Da fare:
Rispondi a queste domande sulla recensione riportata più sotto.
1. Quante recensioni su Francesco Muzzopappa ha scritto finora chi firma la recensione, contando questa?
2. Chi chiama la protagonista con il nome di Heidi?
3. Come si chiama la persona mandata in casa dal servizio di badanti?

++++ Testo da analizzare

Questa è la terza recensione che scrivo su Francesco Muzzopappa, mi manca il primo libro che ha scritto, per il resto ho letto le sue ultime tre opere. Scrivere qualcosa di nuovo su un autore, dopo due recensioni è sempre un’impresa. Corro il rischio di ripetermi. Corro il rischio di esagerare con l’intento di proporre qualcosa di nuovo. Per cui, conscio degli errori che rischio di fare, cercherò di stare tranquillo e di scrivere ciò che mi viene in mente senza sparare fuochi d’artificio.
Heidi in realtà ci chiama Chiara. A chiamarla Heidi, proprio come il personaggio del noto cartone animato giapponese ambientato nelle Alpi (boh) è il padre. Il padre che è tempo è stato un temuto e rispettato critico letterario dalla cultura immensa e che ora vive in un mondo parallelo fatto di capretto, balle di fieno, il cane Nebbia e Peter. È la malattia ad averlo ridotto così. Chiara se lo trova in casa proprio nel momento in cui al lavoro le cose stanno precipitando a causa del nuovo capo soprannominato Yeti. Una testa di cazzo, senza tanti giri di parole. Chiara lavora per una ditta che si occupa di proporre ai reality show i concorrenti e contemporaneamente di creare dei format. Più sono assurdi e bizzarri e meglio è. Più sono idioti e più avranno il loro pubblico. Per sistemare il padre Chiara decide di rivolgersi ad un servizio di badanti. Ecco che in casa arriva Thomas. Il Peter che il padre stava aspettando. Da qui in poi tutto cambierà e nulla sarà più lo stesso.

++++++++
++++ Dati di partenza

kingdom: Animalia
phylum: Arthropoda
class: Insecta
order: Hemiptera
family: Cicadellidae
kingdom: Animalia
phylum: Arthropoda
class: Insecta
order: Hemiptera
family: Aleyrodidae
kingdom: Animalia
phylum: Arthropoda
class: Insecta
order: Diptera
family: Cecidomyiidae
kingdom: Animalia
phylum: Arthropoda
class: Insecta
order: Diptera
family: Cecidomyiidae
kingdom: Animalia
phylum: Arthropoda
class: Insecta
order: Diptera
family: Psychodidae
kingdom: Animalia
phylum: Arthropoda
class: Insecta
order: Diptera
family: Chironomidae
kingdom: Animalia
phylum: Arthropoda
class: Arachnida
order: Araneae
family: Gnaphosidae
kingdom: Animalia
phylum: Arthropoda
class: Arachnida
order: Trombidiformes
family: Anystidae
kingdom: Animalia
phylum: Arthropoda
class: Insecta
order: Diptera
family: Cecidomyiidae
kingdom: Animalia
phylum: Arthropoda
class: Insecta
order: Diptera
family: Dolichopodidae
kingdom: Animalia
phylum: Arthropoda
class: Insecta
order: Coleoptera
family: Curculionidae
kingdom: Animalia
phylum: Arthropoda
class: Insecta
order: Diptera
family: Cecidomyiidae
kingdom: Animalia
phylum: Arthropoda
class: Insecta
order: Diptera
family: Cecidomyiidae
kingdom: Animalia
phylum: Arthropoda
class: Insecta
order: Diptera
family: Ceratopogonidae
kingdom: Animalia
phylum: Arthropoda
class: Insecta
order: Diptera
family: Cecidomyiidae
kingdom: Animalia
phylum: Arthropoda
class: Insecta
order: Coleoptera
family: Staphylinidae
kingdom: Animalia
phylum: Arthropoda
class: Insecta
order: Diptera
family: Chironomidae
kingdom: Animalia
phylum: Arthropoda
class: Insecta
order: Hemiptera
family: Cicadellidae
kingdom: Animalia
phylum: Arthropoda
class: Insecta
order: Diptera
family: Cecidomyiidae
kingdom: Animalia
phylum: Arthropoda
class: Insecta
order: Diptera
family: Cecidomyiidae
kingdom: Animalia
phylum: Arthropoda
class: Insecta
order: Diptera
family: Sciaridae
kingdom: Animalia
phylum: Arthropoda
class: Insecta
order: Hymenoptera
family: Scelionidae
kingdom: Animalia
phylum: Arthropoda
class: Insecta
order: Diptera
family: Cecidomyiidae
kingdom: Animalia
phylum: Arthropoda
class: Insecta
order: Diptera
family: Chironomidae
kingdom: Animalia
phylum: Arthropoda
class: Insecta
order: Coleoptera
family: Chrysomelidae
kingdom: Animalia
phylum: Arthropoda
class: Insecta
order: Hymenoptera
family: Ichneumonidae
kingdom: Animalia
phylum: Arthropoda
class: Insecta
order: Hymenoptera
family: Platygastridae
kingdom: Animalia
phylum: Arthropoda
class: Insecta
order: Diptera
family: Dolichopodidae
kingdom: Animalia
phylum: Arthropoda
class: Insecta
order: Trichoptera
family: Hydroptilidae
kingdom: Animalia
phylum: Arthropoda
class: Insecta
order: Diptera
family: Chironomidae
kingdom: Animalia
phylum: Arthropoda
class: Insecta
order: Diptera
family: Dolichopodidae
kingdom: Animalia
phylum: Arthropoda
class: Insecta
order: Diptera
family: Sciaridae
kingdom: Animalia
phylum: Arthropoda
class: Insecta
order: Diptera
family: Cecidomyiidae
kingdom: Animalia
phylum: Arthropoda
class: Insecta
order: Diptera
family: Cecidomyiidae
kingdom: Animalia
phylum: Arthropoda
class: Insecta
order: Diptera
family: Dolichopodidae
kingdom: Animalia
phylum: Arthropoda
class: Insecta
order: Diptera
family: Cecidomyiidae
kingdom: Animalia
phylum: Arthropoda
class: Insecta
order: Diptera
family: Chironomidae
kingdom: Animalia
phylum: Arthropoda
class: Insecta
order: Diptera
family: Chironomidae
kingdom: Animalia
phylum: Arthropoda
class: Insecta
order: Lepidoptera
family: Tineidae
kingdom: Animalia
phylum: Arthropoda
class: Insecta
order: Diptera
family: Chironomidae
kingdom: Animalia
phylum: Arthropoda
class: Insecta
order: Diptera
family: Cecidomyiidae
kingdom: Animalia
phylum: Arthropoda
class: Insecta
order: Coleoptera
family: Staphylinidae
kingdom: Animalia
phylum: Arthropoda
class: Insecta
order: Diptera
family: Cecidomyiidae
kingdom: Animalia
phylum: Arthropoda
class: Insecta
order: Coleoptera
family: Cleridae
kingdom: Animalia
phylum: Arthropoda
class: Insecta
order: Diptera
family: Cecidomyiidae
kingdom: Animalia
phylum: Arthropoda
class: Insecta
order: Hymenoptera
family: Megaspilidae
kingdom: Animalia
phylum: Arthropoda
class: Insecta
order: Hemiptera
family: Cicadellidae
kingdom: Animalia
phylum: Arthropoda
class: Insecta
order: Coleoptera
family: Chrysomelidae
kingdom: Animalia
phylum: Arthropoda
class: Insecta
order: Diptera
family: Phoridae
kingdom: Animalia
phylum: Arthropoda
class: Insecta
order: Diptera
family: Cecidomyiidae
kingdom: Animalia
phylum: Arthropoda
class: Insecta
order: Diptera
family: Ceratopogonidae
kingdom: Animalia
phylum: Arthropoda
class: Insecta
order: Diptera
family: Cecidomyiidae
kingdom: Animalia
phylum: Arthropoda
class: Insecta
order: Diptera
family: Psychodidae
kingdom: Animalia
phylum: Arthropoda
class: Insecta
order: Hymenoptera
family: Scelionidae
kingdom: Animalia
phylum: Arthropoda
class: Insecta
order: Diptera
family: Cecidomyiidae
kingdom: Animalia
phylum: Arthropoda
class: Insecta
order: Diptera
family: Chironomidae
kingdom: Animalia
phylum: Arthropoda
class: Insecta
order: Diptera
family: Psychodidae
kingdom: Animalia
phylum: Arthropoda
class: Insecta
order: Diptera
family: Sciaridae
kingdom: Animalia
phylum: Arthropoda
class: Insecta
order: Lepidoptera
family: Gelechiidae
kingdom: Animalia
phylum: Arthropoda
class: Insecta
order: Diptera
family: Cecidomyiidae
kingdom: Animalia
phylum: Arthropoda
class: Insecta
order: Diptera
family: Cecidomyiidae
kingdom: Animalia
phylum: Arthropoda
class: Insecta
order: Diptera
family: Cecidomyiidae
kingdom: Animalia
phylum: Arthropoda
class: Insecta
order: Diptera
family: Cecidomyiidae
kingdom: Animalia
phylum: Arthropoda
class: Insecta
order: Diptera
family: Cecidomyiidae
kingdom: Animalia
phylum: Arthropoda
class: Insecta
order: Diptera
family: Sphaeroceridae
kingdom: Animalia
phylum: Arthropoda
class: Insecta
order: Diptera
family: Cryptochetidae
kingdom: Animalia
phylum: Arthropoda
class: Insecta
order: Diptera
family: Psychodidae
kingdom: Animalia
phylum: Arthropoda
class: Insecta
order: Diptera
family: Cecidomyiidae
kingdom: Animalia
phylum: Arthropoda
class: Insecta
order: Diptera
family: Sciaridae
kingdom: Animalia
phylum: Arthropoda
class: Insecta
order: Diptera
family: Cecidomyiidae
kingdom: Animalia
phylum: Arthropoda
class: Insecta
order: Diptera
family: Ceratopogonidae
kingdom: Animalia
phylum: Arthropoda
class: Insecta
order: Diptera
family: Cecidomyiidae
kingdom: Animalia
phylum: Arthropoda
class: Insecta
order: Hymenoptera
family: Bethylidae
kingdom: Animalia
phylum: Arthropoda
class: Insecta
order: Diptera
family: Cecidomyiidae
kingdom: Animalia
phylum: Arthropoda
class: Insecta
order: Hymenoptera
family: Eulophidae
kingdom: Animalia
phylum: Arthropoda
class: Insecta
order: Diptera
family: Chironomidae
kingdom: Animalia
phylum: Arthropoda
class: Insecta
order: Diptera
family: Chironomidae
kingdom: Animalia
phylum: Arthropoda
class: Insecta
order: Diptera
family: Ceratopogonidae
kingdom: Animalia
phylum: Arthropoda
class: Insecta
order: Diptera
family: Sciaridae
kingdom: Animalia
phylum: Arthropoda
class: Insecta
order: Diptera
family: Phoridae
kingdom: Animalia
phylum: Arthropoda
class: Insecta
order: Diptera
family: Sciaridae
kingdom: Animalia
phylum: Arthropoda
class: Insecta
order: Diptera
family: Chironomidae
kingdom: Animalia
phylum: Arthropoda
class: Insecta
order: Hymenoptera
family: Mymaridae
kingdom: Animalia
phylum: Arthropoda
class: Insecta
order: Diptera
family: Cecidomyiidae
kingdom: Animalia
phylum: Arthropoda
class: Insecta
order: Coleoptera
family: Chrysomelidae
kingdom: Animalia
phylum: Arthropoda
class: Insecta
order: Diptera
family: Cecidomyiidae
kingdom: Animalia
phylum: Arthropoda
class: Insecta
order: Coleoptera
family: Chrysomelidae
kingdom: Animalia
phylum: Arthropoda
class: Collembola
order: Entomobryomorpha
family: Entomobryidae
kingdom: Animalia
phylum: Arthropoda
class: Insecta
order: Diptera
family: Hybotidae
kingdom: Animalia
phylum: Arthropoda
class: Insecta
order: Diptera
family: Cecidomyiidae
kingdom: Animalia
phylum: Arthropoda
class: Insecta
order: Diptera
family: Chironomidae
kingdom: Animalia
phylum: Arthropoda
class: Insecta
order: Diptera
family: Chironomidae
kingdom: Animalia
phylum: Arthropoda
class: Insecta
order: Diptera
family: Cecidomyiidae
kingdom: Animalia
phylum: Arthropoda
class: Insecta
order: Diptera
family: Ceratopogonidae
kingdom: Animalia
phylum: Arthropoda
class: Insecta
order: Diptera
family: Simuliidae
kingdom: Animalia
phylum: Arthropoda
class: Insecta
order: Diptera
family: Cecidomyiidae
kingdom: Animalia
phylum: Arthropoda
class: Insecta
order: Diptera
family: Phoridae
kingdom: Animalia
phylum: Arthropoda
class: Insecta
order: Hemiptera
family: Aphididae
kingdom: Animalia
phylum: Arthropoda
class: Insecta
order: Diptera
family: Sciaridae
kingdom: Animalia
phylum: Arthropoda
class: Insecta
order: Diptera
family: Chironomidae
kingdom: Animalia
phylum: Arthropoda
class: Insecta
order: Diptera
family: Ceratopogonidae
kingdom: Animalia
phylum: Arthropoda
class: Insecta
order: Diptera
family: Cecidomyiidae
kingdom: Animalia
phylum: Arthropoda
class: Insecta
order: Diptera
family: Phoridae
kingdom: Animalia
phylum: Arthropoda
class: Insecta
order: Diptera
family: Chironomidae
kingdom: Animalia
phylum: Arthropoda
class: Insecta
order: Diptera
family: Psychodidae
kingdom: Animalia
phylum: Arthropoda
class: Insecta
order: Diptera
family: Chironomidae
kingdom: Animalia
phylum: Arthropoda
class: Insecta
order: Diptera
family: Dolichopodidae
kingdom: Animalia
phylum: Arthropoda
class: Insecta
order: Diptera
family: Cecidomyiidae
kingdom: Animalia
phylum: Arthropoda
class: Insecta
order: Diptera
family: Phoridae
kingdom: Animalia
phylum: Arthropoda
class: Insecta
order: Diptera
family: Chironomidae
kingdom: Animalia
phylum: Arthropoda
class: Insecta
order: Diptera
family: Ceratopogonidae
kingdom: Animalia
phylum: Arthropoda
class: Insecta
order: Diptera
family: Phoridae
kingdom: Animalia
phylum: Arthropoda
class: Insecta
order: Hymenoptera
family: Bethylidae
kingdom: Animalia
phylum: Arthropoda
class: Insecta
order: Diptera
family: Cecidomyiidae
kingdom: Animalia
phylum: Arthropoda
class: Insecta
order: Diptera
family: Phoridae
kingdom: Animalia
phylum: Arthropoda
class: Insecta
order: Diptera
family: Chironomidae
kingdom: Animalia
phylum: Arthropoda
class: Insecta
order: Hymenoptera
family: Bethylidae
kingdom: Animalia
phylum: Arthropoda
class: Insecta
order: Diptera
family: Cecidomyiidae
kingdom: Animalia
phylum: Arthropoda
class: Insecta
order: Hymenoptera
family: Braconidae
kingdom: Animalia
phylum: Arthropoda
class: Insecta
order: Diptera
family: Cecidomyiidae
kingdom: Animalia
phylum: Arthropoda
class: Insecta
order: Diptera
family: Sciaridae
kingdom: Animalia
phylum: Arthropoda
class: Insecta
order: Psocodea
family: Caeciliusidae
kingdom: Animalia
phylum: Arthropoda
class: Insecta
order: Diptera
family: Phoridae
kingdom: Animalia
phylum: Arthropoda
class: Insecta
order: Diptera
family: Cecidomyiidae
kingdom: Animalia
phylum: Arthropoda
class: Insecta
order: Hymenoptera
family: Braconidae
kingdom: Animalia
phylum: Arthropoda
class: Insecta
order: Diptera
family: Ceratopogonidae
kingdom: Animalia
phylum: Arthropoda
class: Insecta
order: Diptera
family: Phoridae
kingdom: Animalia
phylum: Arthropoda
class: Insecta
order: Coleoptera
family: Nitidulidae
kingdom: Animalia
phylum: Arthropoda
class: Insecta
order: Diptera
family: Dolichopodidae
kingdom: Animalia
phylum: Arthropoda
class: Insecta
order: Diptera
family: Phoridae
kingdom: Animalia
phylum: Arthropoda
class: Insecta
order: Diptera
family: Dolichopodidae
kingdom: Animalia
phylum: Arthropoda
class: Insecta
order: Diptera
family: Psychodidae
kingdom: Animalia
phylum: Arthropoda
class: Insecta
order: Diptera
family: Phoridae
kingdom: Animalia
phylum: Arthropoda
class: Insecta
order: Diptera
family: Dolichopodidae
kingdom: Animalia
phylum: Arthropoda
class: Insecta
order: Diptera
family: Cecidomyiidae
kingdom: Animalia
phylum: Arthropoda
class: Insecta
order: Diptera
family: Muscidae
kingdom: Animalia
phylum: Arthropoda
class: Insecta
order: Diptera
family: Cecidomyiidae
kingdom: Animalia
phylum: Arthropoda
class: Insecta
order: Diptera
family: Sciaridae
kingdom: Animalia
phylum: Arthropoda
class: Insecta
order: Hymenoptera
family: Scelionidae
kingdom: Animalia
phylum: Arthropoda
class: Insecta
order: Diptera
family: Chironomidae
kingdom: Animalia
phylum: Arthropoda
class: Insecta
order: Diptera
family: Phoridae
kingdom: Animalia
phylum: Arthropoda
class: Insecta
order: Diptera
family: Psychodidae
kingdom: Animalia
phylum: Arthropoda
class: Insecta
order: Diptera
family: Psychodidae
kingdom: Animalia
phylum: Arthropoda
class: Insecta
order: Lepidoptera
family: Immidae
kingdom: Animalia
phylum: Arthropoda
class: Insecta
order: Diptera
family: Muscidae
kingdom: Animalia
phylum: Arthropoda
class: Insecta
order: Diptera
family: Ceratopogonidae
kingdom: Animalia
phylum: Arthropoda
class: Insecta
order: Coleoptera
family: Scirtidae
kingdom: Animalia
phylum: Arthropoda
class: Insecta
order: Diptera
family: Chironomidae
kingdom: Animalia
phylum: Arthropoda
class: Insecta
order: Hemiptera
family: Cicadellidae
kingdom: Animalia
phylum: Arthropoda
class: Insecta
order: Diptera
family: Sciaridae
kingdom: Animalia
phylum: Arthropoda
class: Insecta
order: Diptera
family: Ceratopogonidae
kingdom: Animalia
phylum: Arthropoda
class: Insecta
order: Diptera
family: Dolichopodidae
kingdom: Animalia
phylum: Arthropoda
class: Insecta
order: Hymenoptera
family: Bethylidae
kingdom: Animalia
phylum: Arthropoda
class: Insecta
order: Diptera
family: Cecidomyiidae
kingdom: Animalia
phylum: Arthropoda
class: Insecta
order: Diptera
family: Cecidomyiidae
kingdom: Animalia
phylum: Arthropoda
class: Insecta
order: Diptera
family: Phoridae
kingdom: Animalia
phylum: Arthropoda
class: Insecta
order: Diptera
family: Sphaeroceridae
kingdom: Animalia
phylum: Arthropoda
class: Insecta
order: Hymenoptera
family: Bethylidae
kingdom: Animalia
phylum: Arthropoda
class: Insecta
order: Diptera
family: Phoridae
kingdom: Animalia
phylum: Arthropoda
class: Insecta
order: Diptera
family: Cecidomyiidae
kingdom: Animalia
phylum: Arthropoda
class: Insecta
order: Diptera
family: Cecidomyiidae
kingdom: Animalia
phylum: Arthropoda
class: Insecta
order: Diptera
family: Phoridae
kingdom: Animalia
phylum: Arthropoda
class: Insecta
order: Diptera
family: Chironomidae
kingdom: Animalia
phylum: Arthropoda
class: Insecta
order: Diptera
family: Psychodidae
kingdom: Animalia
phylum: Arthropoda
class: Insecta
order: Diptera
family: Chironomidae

++++++++

Risposta all'esercizio:
1. Questa è la terza.
2. La chiama così il padre.
3. Si chiama Thomas.